On 25October 1918 Lenin recalled our “poor Russian revolutionary” Litvinov back to Russia. There, living happily with Ivy, he worked his way up in the foreign ministry, and in the year Lawrence died took over from his former London colleague Chicherin as the People’s Commissar for Foreign Affairs.[51] He held this post until 1939, when Stalin sacked him for his opposition to the Nazi-Soviet Pact, and his failed advocacy of a policy of encirclement of Germany. Remarkably, he survived the Terror, and between 1941 and 1943 was Soviet Ambassador to the United States, thus uniting in his job those two countries which Lawrence had felt to be on a “verge”.[52] During this soujourn, in November 1943 Ivy looked up the Lawrence archive at Stanford University, and was amused to see the references to herself in his letters. She published a reminiscence in Harper’s Bazaar, entitled “A Visit to DH Lawrence”. Litvinov was abruptly recalled to Moscow in 1943, but he and his Jewish wife survived Stalin’s late anti-Semitism; he died in his bed in 1951, whilst Ivy continued to teach English in Russia until she retired to England in 1972, at the height of Lawrence-mania, as England had been at the height of Russia-mania when she first got to know him.

In the meantime Maisky had been Soviet Ambassador in London between 1932 and 1943. He fostered sympathy for the Soviet Union in the UK through his knowledge of the English and liking for their culture.[53] On 17 January 1941 he invited his old friend Wells to lunch at the Embassy, and Wells told him about Ivy Low’s family. He recorded in his diary: “Rather romantically, Walter [Ivy’s father] married the daughter of an Englishman and an Afghan woman. So there is Jewish, English and Afghan blood mixed in Ivy’s veints (knowing this, I am no longer surprised by her temperament and character!) … What a good theme for a contemporary Rougon-Macquart chronicle!”[54] Like Litvinov, he opposed the Nazi-Soviet Pact, but also survived this opposition; in 1943 he was appointed deputy Commissar of Foreign Affairs to Vyacheslav Mikhailovich Molotov, and was involved in the conferences at Yalta and Potsdam. Both he and Litvinov had advocated ideas which, had they been accepted by both Stalin and Churchill, might significantly have shortened, if not averted, the Second World War.

For his part Lawrence, although he wrote many strongly negative things about Bolshevism after 1918, never lost interest in either socialism (as evidenced by the characters of Struthers in Kangeroo [1923], Bynner in The Plumed Serpent [1926], and Parkin in the first draft of Lady Chatterley’s Lover [1926]), or Russia. He thought of going there in 1922 and 1925 (when The Rainbowbecame Радуга[Raduga] in translation), and tried again to learn Russian in 1926. His ideal of Russia lasted as long as that of Rananim, which had also started partly because of Kot.[55] Both ended around 1926, by which point cultural policy was already moving towards the imposition of socialist realism; Women in Love would have to wait until 2007 to become Влюбленные женщины (Vliublionnye zhenshchiny).
★ ★ ★ ★ ★ ★ ★
● WRITTEN EXERCISE A: Locate each line in the entries that contains the word "star", and copy those lines.
★ ★ ★ ★ ★ ★ ★
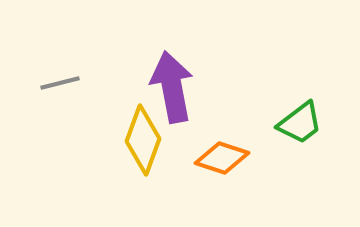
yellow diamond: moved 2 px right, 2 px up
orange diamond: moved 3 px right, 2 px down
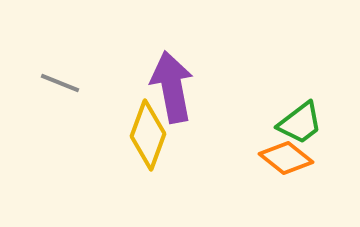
gray line: rotated 36 degrees clockwise
yellow diamond: moved 5 px right, 5 px up
orange diamond: moved 64 px right; rotated 20 degrees clockwise
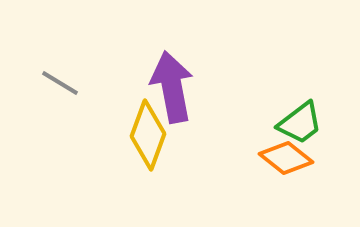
gray line: rotated 9 degrees clockwise
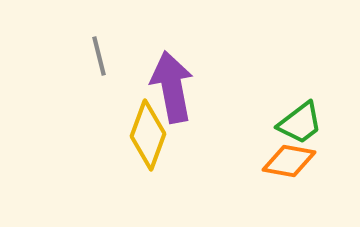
gray line: moved 39 px right, 27 px up; rotated 45 degrees clockwise
orange diamond: moved 3 px right, 3 px down; rotated 28 degrees counterclockwise
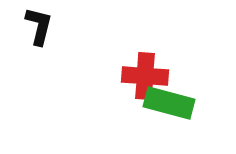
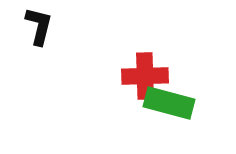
red cross: rotated 6 degrees counterclockwise
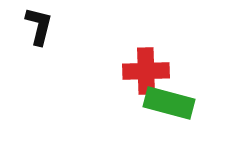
red cross: moved 1 px right, 5 px up
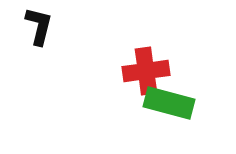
red cross: rotated 6 degrees counterclockwise
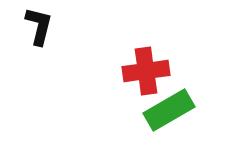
green rectangle: moved 7 px down; rotated 45 degrees counterclockwise
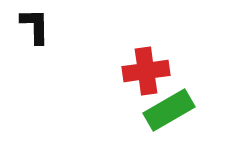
black L-shape: moved 4 px left; rotated 15 degrees counterclockwise
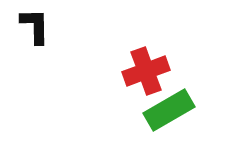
red cross: rotated 12 degrees counterclockwise
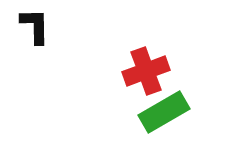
green rectangle: moved 5 px left, 2 px down
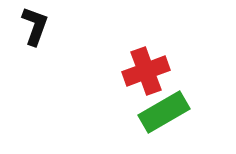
black L-shape: rotated 21 degrees clockwise
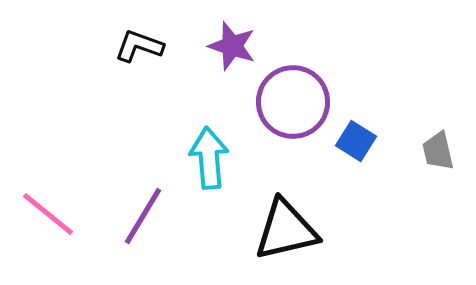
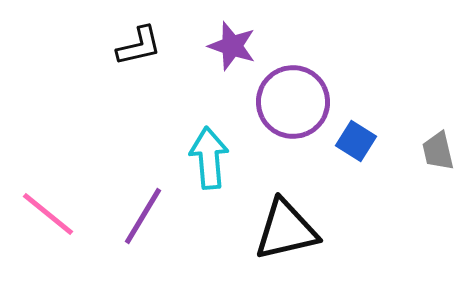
black L-shape: rotated 147 degrees clockwise
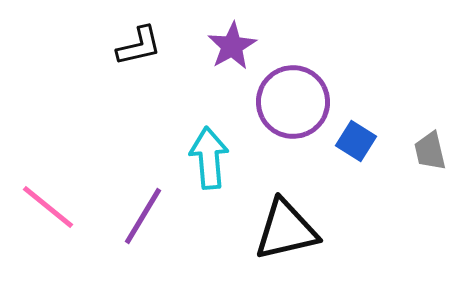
purple star: rotated 24 degrees clockwise
gray trapezoid: moved 8 px left
pink line: moved 7 px up
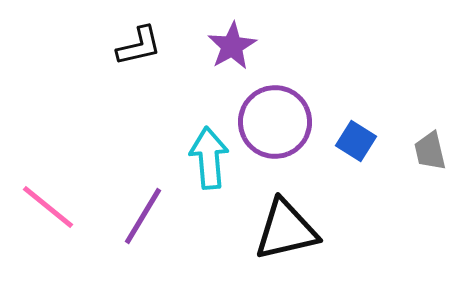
purple circle: moved 18 px left, 20 px down
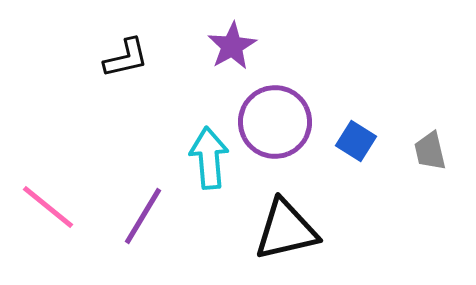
black L-shape: moved 13 px left, 12 px down
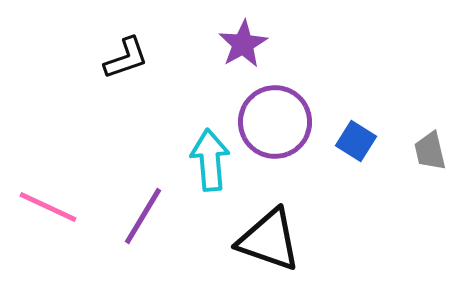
purple star: moved 11 px right, 2 px up
black L-shape: rotated 6 degrees counterclockwise
cyan arrow: moved 1 px right, 2 px down
pink line: rotated 14 degrees counterclockwise
black triangle: moved 17 px left, 10 px down; rotated 32 degrees clockwise
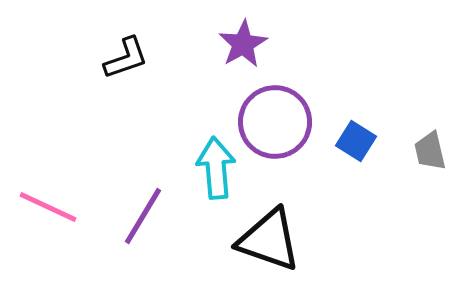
cyan arrow: moved 6 px right, 8 px down
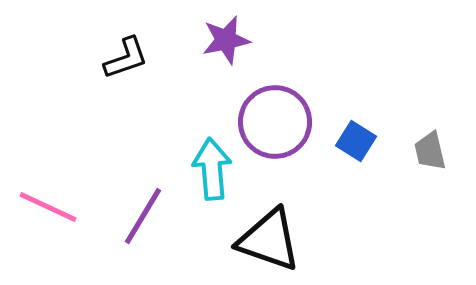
purple star: moved 17 px left, 4 px up; rotated 18 degrees clockwise
cyan arrow: moved 4 px left, 1 px down
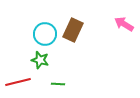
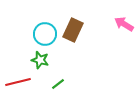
green line: rotated 40 degrees counterclockwise
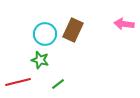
pink arrow: rotated 24 degrees counterclockwise
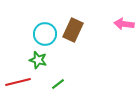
green star: moved 2 px left
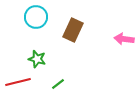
pink arrow: moved 15 px down
cyan circle: moved 9 px left, 17 px up
green star: moved 1 px left, 1 px up
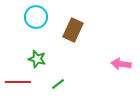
pink arrow: moved 3 px left, 25 px down
red line: rotated 15 degrees clockwise
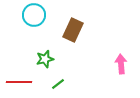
cyan circle: moved 2 px left, 2 px up
green star: moved 8 px right; rotated 30 degrees counterclockwise
pink arrow: rotated 78 degrees clockwise
red line: moved 1 px right
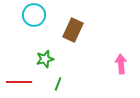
green line: rotated 32 degrees counterclockwise
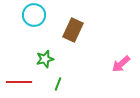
pink arrow: rotated 126 degrees counterclockwise
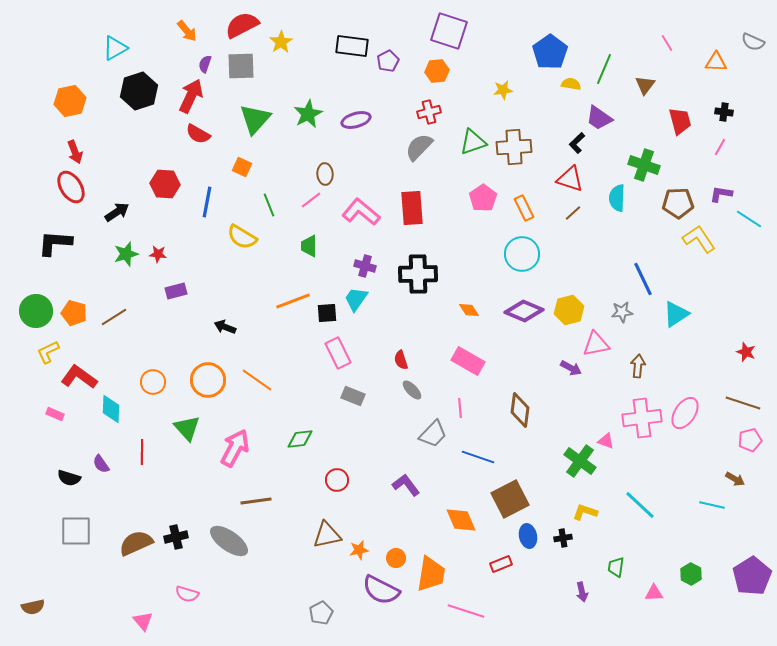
★ ★ ★ ★ ★ ★ ★
● WRITTEN EXERCISE B: In the passage on Litvinov, Maisky and Lawrence, where was the Lawrence archive that Ivy looked up in November 1943?

● FULL OUTPUT A:
purple star: rotated 24 degrees clockwise
purple star: moved 11 px right, 2 px up
purple star: moved 17 px left, 4 px up; rotated 18 degrees clockwise
green star: moved 2 px left
green star: moved 1 px left, 1 px up
green star: moved 8 px right; rotated 30 degrees counterclockwise

● FULL OUTPUT B: At Stanford University.